Record review of the facility's undated policy titled Reduce Risk of Growth and Spread of Legionella, showed the following:
-The facility would follow guidelines detailed in the CDC Toolkit for Legionella;
-The facility will conduct a facility risk assessment where legionella could grow and spread in facility water;
-The facility will implement a water management problem that includes control measures such as physical controls, temperature management, disinfectant level control, visual inspections, and environmental testing for pathogens;
-Facility procedures for investigation and control of Legionnaire's Disease (a type of pneumonia caused by legionella bacteria. The bacteria spreads through mist, such as air-conditioning units for large buildings. Adults over [AGE] years of age and people with weak immune systems or chronic lung disease, are most at risk. Those who develop symptoms may experience cough, fever, chills, shortness of breath, muscle aches, headaches, and diarrhea);
-Facility procedures for long term control measures;
-Facility procedures for legionella written control scheme;
-Facility procedures for legionella water management plan.
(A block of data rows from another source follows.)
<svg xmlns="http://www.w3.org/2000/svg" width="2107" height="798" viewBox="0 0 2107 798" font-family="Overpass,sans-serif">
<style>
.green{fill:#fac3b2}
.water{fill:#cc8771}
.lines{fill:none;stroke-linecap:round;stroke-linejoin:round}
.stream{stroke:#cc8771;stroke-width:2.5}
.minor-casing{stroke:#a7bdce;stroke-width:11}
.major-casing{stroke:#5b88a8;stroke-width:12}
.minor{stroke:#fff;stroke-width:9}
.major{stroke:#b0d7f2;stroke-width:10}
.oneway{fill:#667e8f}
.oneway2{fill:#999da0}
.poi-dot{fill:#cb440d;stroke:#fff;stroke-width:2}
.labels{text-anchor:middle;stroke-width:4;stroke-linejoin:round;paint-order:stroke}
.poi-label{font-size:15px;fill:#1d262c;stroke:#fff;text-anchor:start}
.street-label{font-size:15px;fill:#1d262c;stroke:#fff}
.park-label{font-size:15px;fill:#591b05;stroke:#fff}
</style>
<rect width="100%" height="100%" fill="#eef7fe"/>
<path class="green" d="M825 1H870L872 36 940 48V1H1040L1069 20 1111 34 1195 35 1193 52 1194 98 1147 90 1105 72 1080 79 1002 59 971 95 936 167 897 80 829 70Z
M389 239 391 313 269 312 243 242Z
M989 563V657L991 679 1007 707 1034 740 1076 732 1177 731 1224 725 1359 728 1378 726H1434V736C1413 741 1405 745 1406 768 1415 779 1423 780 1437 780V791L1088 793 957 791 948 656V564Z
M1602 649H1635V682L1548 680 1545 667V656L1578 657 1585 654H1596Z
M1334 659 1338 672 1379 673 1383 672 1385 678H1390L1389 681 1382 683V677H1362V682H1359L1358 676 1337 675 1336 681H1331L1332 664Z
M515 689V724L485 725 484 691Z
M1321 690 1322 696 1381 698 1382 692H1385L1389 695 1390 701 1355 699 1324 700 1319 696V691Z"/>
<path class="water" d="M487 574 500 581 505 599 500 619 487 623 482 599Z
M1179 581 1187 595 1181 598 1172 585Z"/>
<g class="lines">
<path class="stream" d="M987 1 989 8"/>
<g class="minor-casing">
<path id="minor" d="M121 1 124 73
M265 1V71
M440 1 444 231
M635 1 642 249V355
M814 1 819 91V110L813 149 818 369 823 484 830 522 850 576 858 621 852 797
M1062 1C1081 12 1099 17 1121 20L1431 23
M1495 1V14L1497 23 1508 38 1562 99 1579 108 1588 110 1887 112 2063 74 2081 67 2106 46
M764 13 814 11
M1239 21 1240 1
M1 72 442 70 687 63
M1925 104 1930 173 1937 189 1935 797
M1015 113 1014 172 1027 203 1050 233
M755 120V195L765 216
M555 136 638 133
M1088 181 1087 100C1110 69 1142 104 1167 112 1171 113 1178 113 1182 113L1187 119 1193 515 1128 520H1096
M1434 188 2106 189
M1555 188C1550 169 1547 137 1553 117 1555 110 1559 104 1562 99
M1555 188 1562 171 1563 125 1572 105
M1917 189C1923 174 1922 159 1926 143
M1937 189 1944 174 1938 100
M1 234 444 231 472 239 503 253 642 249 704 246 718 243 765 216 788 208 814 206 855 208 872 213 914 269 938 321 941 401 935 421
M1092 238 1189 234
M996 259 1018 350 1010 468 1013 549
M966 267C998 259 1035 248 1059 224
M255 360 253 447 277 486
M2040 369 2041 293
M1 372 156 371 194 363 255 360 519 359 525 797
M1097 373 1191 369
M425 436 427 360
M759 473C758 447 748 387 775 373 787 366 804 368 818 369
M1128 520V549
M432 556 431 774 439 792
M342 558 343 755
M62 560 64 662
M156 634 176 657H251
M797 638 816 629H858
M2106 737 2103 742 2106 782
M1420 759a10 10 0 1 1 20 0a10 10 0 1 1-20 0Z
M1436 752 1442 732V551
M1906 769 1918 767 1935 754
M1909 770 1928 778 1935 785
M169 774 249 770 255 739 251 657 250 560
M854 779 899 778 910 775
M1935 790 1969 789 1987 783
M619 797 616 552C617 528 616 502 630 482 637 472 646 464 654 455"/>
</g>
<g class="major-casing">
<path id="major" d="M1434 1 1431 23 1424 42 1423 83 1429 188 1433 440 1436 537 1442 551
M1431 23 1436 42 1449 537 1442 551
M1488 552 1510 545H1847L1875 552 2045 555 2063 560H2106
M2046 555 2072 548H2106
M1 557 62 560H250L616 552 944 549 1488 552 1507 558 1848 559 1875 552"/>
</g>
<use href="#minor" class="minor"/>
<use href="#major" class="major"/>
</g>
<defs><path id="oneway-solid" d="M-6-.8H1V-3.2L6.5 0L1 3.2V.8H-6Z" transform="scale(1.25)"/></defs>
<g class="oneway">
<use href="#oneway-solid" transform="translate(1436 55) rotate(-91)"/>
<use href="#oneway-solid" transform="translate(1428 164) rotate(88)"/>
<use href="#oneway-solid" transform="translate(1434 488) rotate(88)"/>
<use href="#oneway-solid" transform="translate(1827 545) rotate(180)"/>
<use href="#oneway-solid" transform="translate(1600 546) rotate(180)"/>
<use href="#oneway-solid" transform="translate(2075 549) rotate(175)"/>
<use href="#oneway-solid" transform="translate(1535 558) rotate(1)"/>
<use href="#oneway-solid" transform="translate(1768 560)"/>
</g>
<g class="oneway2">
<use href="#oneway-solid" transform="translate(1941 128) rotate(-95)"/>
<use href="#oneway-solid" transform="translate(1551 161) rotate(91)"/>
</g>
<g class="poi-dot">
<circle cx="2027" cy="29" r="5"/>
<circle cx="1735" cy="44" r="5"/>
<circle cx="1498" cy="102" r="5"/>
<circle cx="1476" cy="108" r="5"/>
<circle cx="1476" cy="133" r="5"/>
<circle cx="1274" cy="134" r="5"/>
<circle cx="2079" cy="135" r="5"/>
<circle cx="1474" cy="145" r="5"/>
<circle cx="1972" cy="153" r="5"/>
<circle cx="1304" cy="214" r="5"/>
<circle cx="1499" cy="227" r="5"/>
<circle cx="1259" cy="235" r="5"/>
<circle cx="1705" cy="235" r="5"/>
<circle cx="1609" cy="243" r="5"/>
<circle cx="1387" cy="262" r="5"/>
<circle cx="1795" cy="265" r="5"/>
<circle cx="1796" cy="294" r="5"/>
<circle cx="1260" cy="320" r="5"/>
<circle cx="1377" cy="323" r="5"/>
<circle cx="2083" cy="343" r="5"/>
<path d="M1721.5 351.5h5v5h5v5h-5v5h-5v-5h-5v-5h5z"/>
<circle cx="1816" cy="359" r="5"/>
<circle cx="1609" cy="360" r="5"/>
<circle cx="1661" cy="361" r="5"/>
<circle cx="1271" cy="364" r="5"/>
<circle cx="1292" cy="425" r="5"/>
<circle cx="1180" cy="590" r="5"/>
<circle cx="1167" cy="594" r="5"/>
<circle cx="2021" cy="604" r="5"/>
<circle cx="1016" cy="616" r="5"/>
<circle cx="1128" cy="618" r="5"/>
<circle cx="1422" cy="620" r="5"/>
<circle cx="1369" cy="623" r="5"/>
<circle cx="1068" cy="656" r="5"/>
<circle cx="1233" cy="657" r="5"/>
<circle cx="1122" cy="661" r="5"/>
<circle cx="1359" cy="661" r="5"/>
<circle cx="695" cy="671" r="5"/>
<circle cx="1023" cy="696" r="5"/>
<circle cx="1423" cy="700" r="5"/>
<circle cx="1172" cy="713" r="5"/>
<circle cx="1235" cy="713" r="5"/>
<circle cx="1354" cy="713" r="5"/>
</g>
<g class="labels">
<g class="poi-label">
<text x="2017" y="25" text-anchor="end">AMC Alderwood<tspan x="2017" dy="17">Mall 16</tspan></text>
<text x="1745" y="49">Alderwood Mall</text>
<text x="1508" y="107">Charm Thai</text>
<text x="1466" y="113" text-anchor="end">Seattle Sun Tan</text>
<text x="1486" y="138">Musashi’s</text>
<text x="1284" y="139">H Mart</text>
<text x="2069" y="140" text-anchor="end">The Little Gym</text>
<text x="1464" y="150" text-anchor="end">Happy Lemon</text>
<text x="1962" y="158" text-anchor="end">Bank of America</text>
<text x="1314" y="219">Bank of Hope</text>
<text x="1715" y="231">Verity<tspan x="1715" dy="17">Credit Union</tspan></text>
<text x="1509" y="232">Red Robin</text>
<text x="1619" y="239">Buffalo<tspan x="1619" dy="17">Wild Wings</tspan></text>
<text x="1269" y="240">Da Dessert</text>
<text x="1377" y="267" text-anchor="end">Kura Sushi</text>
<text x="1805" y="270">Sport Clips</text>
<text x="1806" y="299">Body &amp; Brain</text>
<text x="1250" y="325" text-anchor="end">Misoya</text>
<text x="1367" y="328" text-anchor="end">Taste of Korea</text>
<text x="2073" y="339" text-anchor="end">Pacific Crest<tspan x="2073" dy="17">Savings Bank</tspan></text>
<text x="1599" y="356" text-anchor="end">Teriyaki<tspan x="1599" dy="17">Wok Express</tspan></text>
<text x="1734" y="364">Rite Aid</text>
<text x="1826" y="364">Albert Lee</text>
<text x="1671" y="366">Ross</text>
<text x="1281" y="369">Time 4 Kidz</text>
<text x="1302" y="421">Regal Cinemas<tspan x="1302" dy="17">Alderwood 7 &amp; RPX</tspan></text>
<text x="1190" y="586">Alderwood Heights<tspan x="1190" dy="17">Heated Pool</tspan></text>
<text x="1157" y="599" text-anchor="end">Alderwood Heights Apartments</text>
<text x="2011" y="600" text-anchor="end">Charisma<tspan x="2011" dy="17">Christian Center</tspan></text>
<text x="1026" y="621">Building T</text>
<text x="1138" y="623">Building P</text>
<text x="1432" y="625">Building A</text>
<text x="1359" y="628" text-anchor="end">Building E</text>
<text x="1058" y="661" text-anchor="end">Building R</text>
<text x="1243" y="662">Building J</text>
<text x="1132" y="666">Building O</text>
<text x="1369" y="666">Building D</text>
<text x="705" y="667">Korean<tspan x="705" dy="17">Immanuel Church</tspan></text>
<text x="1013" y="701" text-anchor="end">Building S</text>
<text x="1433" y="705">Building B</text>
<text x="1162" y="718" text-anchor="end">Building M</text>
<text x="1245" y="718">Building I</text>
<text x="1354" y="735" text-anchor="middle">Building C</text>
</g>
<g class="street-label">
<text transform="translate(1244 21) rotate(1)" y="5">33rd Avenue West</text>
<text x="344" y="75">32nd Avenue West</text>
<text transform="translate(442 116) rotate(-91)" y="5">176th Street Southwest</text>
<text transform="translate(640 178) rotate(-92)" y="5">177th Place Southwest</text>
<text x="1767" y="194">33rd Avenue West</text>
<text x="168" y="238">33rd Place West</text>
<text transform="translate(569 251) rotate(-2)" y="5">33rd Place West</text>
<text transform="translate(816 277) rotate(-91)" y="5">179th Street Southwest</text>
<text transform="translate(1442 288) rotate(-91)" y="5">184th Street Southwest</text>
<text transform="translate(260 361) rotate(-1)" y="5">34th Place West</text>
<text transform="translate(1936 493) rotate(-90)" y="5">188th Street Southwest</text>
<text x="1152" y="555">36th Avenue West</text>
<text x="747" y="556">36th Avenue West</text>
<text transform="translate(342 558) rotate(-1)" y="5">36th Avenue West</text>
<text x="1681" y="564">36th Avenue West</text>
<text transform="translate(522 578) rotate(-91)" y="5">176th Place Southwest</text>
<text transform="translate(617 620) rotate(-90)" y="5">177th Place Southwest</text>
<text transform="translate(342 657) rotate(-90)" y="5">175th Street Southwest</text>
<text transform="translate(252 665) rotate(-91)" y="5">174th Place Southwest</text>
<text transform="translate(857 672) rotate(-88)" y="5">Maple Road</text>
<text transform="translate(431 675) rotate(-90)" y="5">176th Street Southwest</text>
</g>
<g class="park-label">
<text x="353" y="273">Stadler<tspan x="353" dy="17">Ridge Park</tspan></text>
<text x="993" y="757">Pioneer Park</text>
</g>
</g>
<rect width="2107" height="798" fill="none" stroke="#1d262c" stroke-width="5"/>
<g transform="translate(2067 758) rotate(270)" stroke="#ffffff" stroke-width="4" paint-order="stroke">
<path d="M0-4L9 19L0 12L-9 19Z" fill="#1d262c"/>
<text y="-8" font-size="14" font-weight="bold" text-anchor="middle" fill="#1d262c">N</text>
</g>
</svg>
During an interview on 5/26/21, at 3:35 P.M., the maintenance director said the following:
-He was not aware of any procedures or policies related to reducing legionella growth and spread in the building;
-When shown the facility policy for preventing legionella growth, the maintenance director said he was completely unfamiliar with the policy;
-He was not checking any part of the facility, in any manner, for risk and conditions related to legionella prevention or growth.
During an interview on 5/26/21, at 4:01 P.M., the administrator said the following:
-He was unaware of any steps ever taken, by any staff, to enact or follow the CDC Toolkit for Legionella or follow the facility policy Reduce Risk of Growth and Spread of Legionella.